— Start of Reading passage —
In a radio interview on Wednesday, the Los Angeles Clippers’ newest front-office hire described his qualifications as follows: “You have the analytical side, which I know absolutely nothing about. There’s the collective-bargaining agreement, which I know nothing about. As far as evaluating players and their talent level, I know nothing about that, either, O.K.? If I went into a gym, I couldn’t tell you who’s good, who’s bad—anything.” The speaker was Lee Jenkins, a longtime basketball writer for Sports Illustrated, who never played the sport as a child and who is known for writing observant features about the lives of star players like Jimmy Butler (“His favorite time of year is ‘grimy season,’ an unspecified stretch of summer and fall when he braids his hair, grows his beard and works out twice a day, hot yoga in between”) and Kawhi Leonard (“He is 24 but looks significantly older, like a man with a mortgage heading to the graveyard shift”). Jenkins is a profile artist, possessing an eye for detail and a facility for winning the trust of people who have little in common with him. When LeBron James decided to return to Cleveland, in 2014, he gave the scoop to Jenkins, who wrote an as-told-to that read, at times, like a Nike commercial. The Clippers surprised many people in both the basketball and journalism communities this week by making Jenkins their executive director of research and identity, a job title without precedent, to say nothing of comprehensibility.
— End of Reading passage —
Directions for this task – In the passage about Lee Jenkins, what job title did the Clippers give him?
— Start of Record extracts —
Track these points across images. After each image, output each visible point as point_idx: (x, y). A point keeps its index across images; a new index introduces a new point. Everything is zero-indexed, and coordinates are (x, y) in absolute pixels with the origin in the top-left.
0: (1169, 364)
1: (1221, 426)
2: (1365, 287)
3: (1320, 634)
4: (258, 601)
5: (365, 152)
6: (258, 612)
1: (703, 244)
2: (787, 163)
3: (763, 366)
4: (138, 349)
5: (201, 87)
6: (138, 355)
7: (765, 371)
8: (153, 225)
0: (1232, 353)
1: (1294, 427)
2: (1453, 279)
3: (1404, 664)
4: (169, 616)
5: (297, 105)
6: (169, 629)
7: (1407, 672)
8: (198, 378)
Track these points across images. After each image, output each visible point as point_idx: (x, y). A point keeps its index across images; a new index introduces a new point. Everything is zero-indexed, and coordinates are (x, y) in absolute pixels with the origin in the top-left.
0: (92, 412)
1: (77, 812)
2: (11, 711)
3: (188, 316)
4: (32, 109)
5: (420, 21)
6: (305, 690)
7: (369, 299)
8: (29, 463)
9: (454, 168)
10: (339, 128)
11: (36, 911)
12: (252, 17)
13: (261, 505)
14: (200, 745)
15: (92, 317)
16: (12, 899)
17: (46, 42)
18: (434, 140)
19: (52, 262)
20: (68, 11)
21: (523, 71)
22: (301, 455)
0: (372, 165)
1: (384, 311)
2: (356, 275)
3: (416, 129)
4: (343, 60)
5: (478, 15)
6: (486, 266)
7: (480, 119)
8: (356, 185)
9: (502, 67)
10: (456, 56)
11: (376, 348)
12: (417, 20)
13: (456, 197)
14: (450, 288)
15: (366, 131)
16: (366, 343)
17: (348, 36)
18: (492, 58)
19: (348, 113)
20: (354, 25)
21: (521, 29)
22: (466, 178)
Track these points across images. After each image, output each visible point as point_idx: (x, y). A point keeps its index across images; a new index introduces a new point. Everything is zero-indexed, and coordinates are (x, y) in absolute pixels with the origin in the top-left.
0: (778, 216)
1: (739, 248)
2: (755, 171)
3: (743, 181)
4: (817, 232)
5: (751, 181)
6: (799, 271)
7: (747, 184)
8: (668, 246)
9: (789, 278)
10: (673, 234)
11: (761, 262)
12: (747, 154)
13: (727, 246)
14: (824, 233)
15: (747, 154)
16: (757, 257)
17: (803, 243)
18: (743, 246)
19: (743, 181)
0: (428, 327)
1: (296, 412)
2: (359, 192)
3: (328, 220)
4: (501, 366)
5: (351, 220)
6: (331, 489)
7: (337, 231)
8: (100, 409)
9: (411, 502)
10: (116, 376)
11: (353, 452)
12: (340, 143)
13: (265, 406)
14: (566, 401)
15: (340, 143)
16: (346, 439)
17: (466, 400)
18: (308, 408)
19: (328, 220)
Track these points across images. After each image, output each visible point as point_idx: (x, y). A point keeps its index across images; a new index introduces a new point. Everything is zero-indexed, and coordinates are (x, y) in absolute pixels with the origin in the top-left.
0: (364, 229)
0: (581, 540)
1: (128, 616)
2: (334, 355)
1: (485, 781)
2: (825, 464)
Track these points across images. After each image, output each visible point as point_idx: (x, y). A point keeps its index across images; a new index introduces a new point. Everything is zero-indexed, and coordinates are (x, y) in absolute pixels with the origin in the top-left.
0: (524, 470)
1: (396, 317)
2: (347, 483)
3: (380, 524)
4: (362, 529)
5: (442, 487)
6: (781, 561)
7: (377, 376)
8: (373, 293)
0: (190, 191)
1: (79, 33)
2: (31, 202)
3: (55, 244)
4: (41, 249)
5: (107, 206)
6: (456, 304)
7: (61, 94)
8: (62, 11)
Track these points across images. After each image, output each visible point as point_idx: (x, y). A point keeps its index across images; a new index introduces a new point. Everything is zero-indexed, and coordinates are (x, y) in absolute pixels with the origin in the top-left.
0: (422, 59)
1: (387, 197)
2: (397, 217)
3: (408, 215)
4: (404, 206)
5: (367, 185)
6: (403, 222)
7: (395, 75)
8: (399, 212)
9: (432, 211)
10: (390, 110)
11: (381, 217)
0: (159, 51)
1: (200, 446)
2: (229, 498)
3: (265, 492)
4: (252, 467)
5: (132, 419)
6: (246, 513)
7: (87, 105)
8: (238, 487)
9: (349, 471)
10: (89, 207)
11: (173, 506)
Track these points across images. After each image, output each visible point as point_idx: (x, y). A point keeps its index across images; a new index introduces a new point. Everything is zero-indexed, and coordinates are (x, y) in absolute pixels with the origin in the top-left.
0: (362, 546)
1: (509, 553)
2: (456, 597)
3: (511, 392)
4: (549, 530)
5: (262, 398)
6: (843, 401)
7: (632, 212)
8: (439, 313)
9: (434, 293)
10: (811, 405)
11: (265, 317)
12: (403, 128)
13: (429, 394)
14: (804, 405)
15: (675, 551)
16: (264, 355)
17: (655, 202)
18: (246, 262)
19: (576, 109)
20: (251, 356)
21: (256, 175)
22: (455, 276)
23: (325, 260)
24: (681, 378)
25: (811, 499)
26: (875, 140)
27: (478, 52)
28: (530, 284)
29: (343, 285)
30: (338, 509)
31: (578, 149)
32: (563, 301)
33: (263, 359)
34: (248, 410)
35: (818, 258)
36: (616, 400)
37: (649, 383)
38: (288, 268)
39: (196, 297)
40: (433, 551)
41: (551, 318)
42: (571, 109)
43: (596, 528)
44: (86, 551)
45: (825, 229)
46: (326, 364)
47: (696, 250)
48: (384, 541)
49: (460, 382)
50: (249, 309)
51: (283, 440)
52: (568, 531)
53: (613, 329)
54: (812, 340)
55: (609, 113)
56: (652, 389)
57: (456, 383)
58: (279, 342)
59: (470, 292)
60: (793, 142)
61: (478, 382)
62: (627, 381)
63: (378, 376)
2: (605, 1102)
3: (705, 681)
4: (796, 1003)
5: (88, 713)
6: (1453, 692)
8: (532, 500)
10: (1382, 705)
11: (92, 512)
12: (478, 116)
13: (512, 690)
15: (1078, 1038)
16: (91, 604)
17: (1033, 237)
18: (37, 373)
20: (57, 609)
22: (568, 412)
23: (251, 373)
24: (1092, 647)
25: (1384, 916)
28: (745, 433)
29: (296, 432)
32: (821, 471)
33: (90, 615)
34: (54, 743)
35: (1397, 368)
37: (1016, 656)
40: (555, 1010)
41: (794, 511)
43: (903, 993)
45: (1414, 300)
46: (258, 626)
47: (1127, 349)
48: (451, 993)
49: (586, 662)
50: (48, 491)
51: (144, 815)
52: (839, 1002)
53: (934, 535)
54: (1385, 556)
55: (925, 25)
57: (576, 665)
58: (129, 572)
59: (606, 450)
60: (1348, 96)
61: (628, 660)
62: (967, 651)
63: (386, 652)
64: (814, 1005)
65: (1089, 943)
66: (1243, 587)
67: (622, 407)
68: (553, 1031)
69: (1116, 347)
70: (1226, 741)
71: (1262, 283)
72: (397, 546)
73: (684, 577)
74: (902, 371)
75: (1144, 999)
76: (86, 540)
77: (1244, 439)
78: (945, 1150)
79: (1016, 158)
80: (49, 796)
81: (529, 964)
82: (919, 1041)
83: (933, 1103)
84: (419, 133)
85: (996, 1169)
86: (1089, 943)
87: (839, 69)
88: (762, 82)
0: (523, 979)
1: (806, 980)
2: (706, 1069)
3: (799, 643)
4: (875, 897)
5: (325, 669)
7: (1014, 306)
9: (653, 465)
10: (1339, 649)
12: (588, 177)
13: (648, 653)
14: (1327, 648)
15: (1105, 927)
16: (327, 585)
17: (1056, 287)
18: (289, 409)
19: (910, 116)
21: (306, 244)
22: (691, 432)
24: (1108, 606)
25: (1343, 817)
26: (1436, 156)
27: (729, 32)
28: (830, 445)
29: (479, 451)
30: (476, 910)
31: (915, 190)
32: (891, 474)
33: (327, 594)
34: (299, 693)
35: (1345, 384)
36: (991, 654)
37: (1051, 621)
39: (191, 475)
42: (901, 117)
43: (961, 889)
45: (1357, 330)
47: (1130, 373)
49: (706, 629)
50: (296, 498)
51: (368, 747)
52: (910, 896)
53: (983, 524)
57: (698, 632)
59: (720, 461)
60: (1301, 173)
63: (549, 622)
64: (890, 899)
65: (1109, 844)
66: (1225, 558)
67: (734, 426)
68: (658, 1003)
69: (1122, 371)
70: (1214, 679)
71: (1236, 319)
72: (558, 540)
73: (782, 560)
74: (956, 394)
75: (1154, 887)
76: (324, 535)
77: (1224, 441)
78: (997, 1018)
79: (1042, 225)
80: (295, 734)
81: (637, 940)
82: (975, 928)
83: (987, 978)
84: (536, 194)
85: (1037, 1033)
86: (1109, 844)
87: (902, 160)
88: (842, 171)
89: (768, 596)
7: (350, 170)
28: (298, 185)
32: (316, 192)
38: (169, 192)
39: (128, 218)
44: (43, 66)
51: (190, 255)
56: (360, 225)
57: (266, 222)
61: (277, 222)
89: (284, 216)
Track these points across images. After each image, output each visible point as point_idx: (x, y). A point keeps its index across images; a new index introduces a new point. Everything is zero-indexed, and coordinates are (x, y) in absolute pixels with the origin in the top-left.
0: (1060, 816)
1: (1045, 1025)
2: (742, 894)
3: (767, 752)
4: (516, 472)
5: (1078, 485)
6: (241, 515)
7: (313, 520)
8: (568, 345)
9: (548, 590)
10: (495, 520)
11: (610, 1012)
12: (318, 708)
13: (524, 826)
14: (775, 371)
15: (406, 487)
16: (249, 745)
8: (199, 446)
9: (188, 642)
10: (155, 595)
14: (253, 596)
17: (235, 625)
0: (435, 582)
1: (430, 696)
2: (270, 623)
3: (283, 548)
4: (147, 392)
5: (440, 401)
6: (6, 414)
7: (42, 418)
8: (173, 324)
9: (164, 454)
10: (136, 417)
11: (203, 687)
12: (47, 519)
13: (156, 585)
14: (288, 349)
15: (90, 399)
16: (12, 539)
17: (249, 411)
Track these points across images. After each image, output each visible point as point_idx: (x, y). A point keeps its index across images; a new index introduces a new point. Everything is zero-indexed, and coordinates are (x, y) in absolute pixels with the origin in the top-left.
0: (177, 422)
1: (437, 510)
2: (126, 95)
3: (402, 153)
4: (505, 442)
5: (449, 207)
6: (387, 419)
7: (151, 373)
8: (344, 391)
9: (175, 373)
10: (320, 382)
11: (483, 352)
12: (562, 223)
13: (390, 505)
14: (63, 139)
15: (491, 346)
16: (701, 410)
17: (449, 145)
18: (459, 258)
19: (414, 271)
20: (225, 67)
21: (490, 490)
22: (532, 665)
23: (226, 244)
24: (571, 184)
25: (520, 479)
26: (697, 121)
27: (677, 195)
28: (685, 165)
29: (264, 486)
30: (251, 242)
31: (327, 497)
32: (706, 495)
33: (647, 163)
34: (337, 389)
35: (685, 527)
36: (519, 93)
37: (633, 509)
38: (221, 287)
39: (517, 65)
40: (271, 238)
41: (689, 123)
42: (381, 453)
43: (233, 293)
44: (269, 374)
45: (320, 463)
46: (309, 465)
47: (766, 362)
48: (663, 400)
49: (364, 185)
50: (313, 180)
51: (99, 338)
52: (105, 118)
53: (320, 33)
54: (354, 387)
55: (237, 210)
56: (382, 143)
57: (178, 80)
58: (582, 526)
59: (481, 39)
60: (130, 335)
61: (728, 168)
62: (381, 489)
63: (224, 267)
— End of Record extracts —
Output of the exercise – Executive director of research and identity.